Where processes are found to be deficient, new protections should be implemented and security measures undertaken to periodically evaluate the safeguarding of these records.
As part of this audit process, employers should include a review of what employee information is maintained, how it is shared with others—both internally and externally—and whether there are other nonpersonal identifiers that could be used as alternatives.
Concurrently, the audit should look at whether such employee information is really required for business operations or is merely “nice to have.” In the latter instances, employers should take every opportunity to eliminate information that is found to be unnecessary to the operating effectiveness of the organization.
As a final piece of the audit process, an organization should communicate to employees the processes that govern such information.
Employers also should remain abreast of developments in state legislatures that affect their employee recordkeeping responsibilities. A few states have enacted laws related to the protection of Social Security numbers and/or personnel files.
In addition, some states have placed restrictions on private-sector entities’ use of Social Security numbers. The Government Accountability Office (GAO) provides a review of these states in its report on testimony last year before the House Ways and Means Subcommittee.
For international employers, the European Union (EU) has enacted new data standards that include the protections of employee records.
Finally, several bills designed to safeguard employees’ financial privacy and identity have been introduced in both houses of Congress.
For links to the GAO report and the new EU data standards, as well as to a checklist of employer safeguards in combating identity theft, see this item in the online version of HR Solutions at
Q: When we review the companys organizational chart during new employee orientation, how do I explain the difference between a solid line and a dotted line on the chart?
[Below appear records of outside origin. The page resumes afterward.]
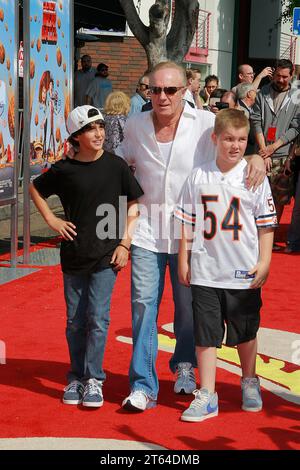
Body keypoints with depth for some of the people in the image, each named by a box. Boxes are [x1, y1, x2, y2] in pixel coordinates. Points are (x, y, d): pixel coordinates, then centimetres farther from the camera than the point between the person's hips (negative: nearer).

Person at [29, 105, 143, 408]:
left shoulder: (115, 166, -4)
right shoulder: (64, 170, -2)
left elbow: (134, 205, 2)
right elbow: (35, 189, 15)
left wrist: (125, 243, -4)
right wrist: (51, 220, 3)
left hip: (106, 257, -1)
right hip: (73, 256, 2)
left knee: (98, 318, -5)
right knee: (75, 321, 9)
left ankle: (94, 380, 6)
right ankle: (76, 377, 22)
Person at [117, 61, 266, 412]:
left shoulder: (206, 123, -7)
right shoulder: (135, 125, 3)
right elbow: (119, 163, 20)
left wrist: (257, 157, -21)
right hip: (147, 229, 1)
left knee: (188, 305, 12)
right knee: (143, 303, -5)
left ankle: (184, 366, 38)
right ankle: (143, 385, 3)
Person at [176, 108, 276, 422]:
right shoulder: (199, 177, 0)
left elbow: (266, 223, -1)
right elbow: (187, 222, 7)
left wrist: (264, 262, -6)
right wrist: (183, 260, 6)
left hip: (244, 272, 0)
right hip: (205, 271, 1)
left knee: (246, 332, 15)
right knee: (205, 334, 3)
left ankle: (249, 382, 37)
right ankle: (206, 396, 11)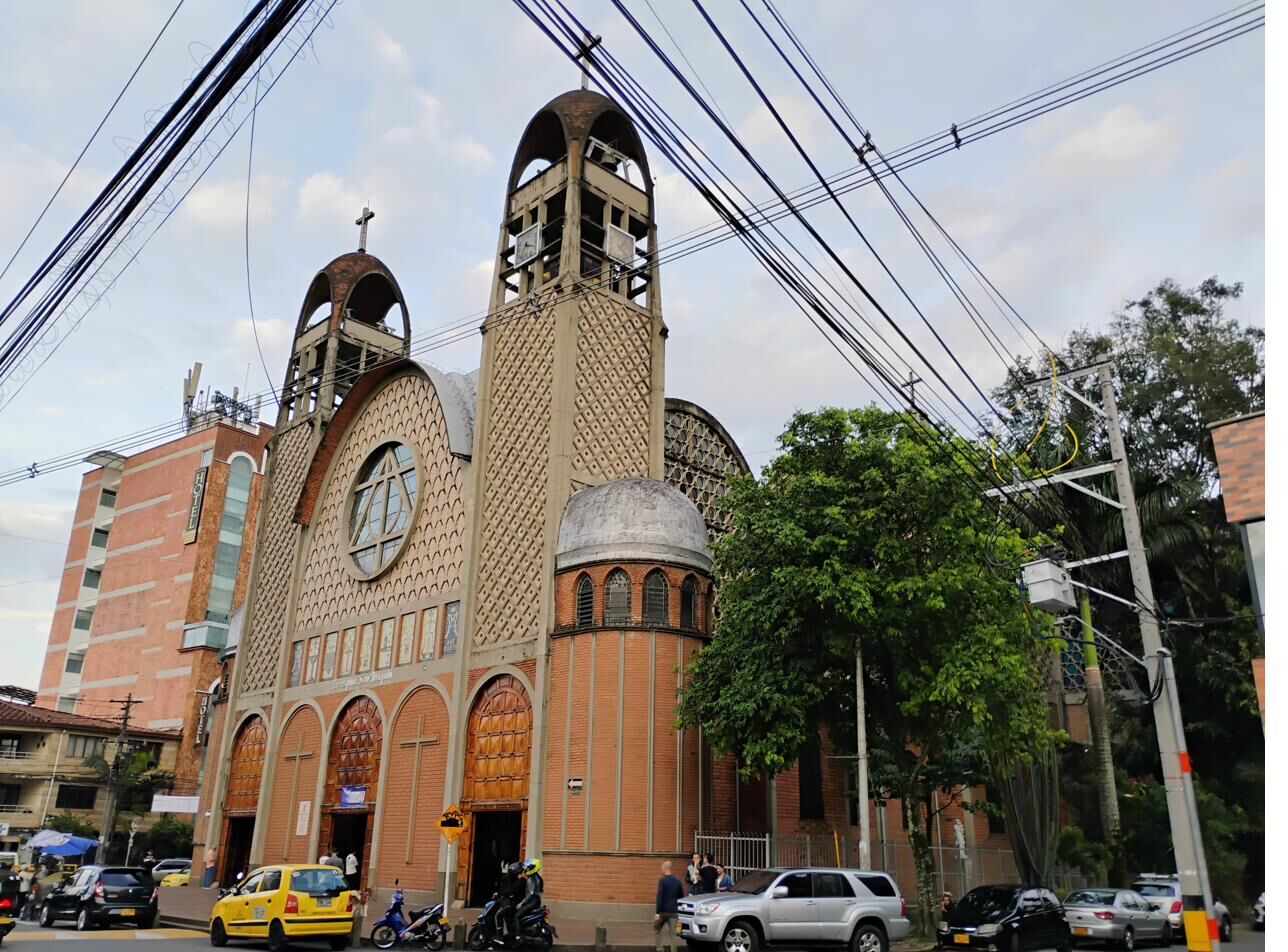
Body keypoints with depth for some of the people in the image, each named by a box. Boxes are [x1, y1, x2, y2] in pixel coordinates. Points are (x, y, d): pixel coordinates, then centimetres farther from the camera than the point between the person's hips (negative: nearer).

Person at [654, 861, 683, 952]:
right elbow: (681, 897, 15)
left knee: (657, 929, 15)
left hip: (663, 911, -4)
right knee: (672, 933, 5)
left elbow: (660, 897, -16)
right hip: (674, 912, 4)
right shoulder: (678, 881, 8)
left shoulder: (662, 880, -11)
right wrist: (678, 909, 23)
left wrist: (657, 912, -16)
A: Organizations often use a chart to graphically represent the flow of responsibility and authority within the organization. Lines connect managers and employees, with supervisors normally above their employees.
A solid line is used to identify a direct reporting authority and responsibility; it would be used, for example, to connect an employee with his immediate supervisor.
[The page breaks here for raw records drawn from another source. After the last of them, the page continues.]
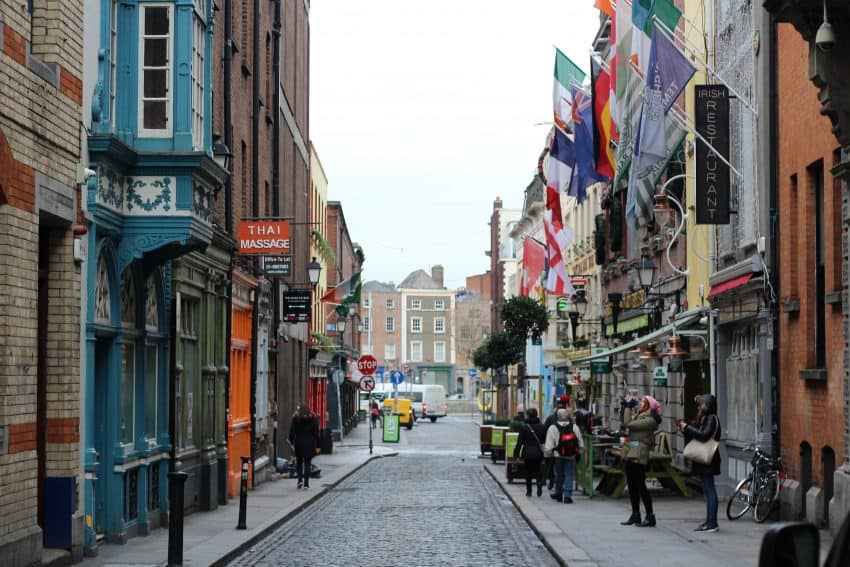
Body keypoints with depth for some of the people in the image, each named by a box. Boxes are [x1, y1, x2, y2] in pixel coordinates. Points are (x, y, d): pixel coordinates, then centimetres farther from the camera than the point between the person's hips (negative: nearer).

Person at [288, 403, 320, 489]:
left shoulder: (295, 417, -4)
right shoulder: (312, 418, 1)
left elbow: (292, 431, -4)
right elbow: (316, 432, 2)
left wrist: (291, 442, 3)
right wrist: (316, 443, 7)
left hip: (298, 443, -1)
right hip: (309, 443, 1)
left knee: (299, 462, 13)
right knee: (307, 463, 3)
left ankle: (300, 479, -1)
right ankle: (306, 483, -1)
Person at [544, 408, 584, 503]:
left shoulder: (553, 428, -7)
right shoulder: (574, 427, 0)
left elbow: (548, 445, -7)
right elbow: (581, 444, 6)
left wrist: (547, 455, 2)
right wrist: (578, 452, 18)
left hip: (558, 456, -1)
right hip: (571, 456, 1)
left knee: (559, 475, 13)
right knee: (569, 475, 2)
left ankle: (558, 493, 25)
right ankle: (567, 495, -7)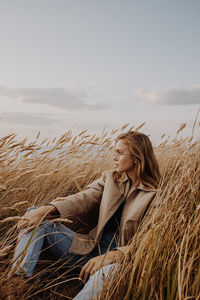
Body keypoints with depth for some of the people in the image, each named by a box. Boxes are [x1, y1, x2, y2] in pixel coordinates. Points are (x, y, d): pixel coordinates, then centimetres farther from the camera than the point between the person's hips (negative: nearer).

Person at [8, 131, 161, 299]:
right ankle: (17, 277, -23)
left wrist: (112, 255, -27)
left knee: (108, 271, -45)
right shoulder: (110, 178, 9)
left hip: (119, 259, -5)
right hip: (92, 249, 6)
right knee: (34, 214, -5)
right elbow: (83, 199, -4)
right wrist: (47, 210, -19)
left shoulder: (155, 195, -7)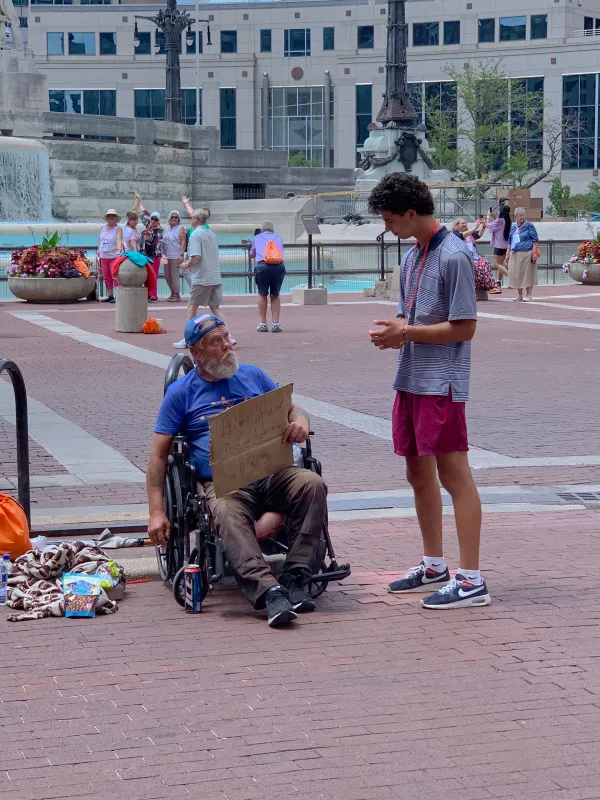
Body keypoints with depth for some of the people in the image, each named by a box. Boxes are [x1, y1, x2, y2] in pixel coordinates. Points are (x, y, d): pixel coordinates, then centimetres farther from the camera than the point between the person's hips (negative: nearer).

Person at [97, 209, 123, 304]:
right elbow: (100, 240, 20)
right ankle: (110, 296, 15)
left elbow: (119, 240, -23)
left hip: (114, 256, -6)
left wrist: (119, 249, -40)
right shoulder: (103, 228, 12)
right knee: (106, 277, 8)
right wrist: (99, 252, 18)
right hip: (104, 257, 6)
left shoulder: (118, 229, -7)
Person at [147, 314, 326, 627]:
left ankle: (295, 577, -28)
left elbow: (291, 408, 27)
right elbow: (158, 456, 8)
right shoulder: (181, 393, 12)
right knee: (227, 513, -38)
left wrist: (300, 421, -1)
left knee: (311, 484, -28)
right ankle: (268, 592, -49)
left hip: (271, 472, 3)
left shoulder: (253, 376, 21)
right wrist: (156, 513, -4)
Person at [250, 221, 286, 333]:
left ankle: (262, 324, 11)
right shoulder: (278, 238, 23)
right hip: (279, 266, 1)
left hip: (263, 266, -1)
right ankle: (275, 324, 9)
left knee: (262, 295, 12)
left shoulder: (257, 238, 20)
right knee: (275, 295, 13)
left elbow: (252, 255, 35)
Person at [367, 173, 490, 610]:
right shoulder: (411, 257, 13)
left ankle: (471, 580, -5)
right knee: (419, 473, 15)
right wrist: (393, 333, -1)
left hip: (442, 384, -9)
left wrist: (405, 332, -15)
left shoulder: (454, 257, -15)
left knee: (453, 474, -8)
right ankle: (434, 566, 29)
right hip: (411, 380, 9)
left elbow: (464, 328, -16)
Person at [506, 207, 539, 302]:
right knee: (516, 274, 7)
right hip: (514, 254, 5)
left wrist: (534, 252, -12)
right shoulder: (513, 227, 14)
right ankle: (519, 295, 17)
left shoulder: (529, 226, -1)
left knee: (527, 274, -2)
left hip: (526, 254, -5)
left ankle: (529, 294, 5)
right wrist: (508, 253, 16)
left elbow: (535, 240, -4)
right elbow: (510, 241, 21)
A dotted line in the organizational reporting structure describes a situation in which the individual at the bottom of the dotted line reports to the person at the top of the dotted line for a specified project. However, the overall supervision, management and evaluation of the employee rests with the employee’s permanent, immediate supervisor, which is reflected by a solid line.
Ruhal Dooley, SPHR, John Sweeney, GPHR, and Deb Levine, PHR, are information specialists in SHRMs Information Center.